HPAC Magazine

Hydronics company helping to end illiteracy

July 9, 2013 | By PATRICK CALLAN


The owner of a Surrey, BC-based hydronics company has hatched a unique plan to raise money for building schools and libraries in the developing world.

Brian De Jaegher’s fundraising model asks vendors to provide one discount on one order per year. His company, Raven Hydronic Supply Ltd., will then match the discounted funds with its own money and donate the cash to Room to Read’s Vancouver chapter. Headquartered in San Francisco, CA, Room to Read is a global non-profit organization that has opened more than 15,000 libraries and 1,600 schools, benefiting 7.8 million children in 10 developing countries. “I was reading the Vancouver Sun and there happened to be a whole page article about John Wood and the Room to Read organization,” said De Jaegher. At the time, Wood – who founded Room to Read in 2000 after a life-changing trek through Nepal – was in town promoting his most recent book.
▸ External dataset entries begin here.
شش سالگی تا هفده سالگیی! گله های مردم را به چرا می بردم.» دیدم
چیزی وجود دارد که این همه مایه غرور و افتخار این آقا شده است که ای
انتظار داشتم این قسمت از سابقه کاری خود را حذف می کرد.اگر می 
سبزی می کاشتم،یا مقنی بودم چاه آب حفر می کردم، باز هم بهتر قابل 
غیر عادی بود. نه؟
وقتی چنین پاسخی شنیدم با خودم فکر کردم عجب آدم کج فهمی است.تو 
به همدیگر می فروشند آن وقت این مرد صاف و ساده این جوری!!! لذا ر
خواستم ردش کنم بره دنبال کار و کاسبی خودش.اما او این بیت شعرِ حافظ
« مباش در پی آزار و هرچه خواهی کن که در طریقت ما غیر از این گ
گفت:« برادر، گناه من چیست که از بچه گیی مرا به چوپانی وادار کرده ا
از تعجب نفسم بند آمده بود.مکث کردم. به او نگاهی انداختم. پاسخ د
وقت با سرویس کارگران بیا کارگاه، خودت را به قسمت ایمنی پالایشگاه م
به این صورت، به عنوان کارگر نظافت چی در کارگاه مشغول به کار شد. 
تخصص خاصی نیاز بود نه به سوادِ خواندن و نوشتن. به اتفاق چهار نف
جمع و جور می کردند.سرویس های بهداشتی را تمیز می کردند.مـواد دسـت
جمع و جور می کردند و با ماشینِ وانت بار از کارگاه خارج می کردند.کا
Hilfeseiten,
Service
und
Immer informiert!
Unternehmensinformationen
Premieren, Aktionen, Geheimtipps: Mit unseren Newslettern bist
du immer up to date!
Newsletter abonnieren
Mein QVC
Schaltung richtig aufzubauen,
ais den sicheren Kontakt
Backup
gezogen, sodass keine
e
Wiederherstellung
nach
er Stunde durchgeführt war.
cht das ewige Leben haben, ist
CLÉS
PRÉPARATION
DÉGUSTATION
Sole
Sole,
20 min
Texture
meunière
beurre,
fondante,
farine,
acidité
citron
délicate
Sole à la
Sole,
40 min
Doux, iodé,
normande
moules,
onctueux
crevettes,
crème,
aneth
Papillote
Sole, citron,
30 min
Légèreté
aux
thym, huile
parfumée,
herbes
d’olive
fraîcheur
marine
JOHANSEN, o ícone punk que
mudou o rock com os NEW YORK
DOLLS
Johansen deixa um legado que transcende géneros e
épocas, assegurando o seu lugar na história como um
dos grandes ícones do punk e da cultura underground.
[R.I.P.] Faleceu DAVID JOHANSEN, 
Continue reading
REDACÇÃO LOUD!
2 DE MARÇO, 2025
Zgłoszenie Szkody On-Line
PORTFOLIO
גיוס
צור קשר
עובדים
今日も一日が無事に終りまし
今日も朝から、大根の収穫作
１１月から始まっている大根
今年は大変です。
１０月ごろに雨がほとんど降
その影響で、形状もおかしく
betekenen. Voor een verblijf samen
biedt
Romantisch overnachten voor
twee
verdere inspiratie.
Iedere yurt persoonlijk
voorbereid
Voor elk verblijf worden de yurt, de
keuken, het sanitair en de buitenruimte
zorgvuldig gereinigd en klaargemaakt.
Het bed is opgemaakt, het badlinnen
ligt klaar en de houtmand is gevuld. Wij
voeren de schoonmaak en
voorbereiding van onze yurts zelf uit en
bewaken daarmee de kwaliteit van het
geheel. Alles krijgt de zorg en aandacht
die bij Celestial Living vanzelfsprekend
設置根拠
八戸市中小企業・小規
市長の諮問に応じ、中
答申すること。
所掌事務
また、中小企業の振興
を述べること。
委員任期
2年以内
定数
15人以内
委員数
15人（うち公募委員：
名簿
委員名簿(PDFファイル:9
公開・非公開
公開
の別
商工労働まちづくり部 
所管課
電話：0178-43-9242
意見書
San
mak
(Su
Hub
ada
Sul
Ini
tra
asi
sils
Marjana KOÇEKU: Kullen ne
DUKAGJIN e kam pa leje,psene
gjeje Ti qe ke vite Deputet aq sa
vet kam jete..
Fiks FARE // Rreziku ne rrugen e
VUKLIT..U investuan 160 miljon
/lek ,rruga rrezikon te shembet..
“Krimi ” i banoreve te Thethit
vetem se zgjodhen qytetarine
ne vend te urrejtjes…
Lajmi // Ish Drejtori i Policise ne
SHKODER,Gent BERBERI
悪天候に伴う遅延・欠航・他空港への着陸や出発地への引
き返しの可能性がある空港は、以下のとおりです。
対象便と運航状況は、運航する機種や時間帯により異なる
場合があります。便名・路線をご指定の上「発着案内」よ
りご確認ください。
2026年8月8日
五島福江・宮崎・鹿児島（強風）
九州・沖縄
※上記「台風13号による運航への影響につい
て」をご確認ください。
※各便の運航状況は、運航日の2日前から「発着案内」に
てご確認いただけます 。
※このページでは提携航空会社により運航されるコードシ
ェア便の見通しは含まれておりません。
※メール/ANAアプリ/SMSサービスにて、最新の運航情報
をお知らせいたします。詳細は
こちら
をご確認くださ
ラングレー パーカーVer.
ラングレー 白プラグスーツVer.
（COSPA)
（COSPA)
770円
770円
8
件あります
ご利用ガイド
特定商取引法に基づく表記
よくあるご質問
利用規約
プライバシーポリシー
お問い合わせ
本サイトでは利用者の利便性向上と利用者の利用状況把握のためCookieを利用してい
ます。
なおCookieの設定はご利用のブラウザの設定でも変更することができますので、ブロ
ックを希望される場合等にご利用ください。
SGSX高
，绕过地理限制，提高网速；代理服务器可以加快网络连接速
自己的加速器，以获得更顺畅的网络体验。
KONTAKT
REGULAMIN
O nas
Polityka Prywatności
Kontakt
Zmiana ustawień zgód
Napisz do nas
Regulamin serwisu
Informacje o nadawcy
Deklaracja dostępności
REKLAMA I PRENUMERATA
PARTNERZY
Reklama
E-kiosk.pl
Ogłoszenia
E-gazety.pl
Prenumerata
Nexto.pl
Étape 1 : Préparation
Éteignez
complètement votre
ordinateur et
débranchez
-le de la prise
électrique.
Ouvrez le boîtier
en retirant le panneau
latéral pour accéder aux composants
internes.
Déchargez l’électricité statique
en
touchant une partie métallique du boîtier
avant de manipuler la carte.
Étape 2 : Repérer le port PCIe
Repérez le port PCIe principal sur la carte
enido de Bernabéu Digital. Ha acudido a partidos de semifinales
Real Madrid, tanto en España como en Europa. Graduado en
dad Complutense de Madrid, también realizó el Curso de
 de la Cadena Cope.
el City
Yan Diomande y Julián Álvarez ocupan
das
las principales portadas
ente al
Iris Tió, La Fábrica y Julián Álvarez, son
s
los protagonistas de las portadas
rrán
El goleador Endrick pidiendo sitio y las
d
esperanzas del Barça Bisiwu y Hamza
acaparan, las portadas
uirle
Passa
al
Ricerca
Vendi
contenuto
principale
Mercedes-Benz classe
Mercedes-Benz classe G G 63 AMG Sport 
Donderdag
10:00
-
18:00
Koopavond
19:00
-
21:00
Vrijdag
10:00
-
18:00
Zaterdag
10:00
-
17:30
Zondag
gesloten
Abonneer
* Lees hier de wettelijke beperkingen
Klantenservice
After reading it, De Jaegher raced off to the local library to read Wood’s first book Leaving Microsoft to Change the World.

“It was very exciting to read, very uplifting,” he said. “I’d been looking over the past year or two for a non-profit organization that Raven could be connected with.” De Jaegher said his company has always given money to charities but had never fundraised before, and had never been involved to the extent he would have liked to see.

Raven has set a goal to raise $35,000 in its first-year – enough to build a schoolhouse in a developing country, like Cambodia. In the second year, Raven, a specialized heating equipment distributor, hopes to double fundraising dollars by bringing more of its business partners on board, including engineers and contractors. And in the long-term, Raven would like to raise enough money each year to partner with Room to Read on at least one, possibly two, large projects. At the moment, Raven is redesigning its website to include information, updates and progress reports about the partnership with Room to Read. If all goes as planned, construction of the first school with the money raised by Raven and its business partners will start in early January 2014 and finish by mid-2015.

“We realize the benefit of education and none of us would be where we are if we weren’t well educated,” De Jaegher said. “For us it’s a way to pay it forward.”